- **PAGE TEXT**

● ● ● ● ● ● ●

Hi everyone,
we would like to raise a concern regarding the Command Shell behavior introduced in Remote Support 25.3.1.
The fact that the shell now starts in the context of the logged-in user by default (without requiring user credentials or consent) is, from our perspective, a significant security regression.
In previous versions, this behavior was not possible — access to the user context required explicit authentication. Now, support staff can directly access user-level resources such as OneDrive, network shares, or SharePoint without the user being aware.
In regulated environments (e.g., banking), this is a serious issue:
- it breaks the separation between user and system privileges
- it introduces potential audit and compliance risks
- it allows unintended access to sensitive user data
At the same time, our operational requirement remains:
- we must be able to perform support actions without user interaction
- but strictly within system/administrative context unless explicitly approved otherwise
Currently, we do not see any way to control or restrict this behavior via session policies or configuration, which is a major gap.

● ● ● ● ● ● ●

- **SUPPLIED MATERIAL**
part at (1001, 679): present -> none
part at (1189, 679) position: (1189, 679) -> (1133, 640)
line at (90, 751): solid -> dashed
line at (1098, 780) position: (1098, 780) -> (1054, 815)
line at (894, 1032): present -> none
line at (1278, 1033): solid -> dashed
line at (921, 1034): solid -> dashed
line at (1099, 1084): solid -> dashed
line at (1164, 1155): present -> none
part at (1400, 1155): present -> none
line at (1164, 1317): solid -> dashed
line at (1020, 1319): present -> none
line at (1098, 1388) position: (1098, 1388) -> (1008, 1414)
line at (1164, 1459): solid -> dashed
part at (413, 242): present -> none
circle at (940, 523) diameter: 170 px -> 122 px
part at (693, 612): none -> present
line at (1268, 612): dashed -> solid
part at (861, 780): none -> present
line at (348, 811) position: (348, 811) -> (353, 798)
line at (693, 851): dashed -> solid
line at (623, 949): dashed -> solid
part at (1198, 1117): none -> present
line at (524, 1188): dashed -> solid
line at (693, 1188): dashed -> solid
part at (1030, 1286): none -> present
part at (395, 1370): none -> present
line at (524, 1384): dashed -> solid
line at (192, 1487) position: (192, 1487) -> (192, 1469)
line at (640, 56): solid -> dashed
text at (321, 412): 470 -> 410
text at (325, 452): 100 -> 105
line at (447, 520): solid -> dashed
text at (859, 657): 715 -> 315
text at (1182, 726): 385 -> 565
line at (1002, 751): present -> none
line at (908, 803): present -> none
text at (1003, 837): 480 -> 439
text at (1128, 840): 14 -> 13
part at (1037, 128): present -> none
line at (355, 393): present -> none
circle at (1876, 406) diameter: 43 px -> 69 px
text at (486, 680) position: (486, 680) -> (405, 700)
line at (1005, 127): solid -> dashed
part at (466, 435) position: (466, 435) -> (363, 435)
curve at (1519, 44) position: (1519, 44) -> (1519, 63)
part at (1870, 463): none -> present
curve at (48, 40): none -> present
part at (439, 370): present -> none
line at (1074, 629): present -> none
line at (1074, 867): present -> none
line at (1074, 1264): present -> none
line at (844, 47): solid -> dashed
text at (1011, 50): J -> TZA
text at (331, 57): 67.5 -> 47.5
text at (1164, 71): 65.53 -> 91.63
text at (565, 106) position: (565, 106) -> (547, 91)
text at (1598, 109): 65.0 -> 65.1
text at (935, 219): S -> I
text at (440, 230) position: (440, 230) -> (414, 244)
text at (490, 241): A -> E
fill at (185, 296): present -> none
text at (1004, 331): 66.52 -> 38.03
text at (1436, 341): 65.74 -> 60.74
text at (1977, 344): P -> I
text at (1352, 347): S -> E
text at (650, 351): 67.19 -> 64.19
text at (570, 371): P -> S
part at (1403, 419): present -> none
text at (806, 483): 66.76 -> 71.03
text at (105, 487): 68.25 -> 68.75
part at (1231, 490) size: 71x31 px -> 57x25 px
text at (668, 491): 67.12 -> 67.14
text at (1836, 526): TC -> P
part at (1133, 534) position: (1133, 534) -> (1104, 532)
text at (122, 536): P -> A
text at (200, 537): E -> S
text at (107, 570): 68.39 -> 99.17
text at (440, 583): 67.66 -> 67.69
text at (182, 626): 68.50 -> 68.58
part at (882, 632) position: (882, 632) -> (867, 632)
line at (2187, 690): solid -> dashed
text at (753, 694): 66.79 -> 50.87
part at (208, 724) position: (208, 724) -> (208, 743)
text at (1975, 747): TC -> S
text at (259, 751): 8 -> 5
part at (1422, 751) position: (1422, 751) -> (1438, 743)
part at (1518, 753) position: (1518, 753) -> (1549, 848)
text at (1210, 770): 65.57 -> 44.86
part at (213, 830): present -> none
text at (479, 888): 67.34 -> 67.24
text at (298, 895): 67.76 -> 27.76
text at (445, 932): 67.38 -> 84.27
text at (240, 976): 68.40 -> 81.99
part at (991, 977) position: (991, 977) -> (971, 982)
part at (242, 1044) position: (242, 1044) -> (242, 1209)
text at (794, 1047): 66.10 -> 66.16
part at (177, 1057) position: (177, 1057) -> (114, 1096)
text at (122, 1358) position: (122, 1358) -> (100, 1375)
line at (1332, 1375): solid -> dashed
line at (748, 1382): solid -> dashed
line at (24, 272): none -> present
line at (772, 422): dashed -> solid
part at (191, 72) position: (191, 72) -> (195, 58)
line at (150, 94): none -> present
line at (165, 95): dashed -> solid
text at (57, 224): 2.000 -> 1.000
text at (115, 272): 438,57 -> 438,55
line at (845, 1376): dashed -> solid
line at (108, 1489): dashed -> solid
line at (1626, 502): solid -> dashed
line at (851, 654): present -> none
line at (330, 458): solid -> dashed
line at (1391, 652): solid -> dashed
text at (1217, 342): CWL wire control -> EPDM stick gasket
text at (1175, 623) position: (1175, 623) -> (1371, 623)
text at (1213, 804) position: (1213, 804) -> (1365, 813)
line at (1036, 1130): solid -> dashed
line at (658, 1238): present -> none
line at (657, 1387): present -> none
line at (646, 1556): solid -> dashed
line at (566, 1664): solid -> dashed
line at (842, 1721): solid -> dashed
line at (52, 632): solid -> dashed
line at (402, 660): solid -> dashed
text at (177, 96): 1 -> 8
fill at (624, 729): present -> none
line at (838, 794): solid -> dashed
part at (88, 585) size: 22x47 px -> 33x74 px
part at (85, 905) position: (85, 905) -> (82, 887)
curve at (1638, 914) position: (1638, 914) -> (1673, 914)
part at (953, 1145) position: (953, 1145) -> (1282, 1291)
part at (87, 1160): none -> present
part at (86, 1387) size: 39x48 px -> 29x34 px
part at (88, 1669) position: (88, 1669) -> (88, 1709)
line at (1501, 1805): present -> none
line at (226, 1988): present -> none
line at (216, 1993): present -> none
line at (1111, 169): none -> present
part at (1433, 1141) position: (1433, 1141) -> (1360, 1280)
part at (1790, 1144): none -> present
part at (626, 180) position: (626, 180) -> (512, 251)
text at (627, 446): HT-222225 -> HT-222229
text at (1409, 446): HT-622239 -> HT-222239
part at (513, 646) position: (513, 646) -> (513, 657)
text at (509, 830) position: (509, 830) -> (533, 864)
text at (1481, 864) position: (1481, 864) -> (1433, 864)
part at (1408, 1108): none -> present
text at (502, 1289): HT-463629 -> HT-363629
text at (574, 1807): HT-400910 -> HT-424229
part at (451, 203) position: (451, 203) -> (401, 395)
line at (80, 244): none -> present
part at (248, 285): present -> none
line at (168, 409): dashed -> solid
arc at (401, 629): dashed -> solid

● ● ● ● ● ● ●

Reproduce the Command Shell post, starting at the words "The fact that" and ending after "user being aware.". The records have nothing to do with what is asked here.

- **TASK RESPONSE**
The fact that the shell now starts in the context of the logged-in user by default (without requiring user credentials or consent) is, from our perspective, a significant security regression.
In previous versions, this behavior was not possible — access to the user context required explicit authentication. Now, support staff can directly access user-level resources such as OneDrive, network shares, or SharePoint without the user being aware.